■ **EXERCISE PROMPT**: Copy the listing in full and exactly, omitting its images.

■ **GIVEN MATERIAL**:
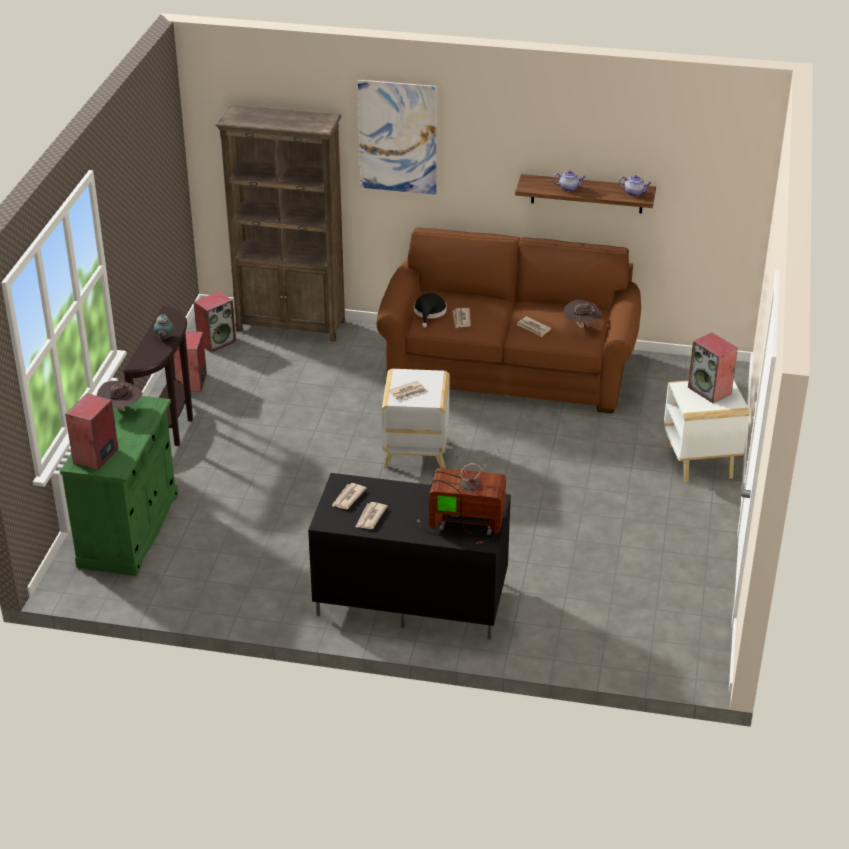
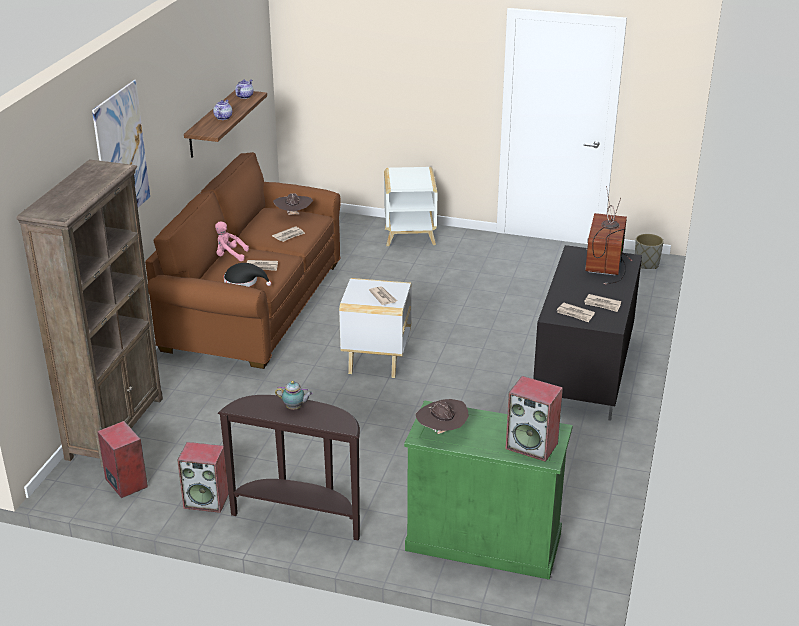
camera: 85 degrees left, 5 degrees down
speaker [688,333,738,403] -> none
none -> pink plush toy [215,222,249,261]
none -> grey planter [635,234,664,269]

■ **RESULT OF THE EXERCISE**:
camera: 85 degrees left, 5 degrees down
speaker [688,333,738,403] -> none
none -> pink plush toy [215,222,249,261]
none -> grey planter [635,234,664,269]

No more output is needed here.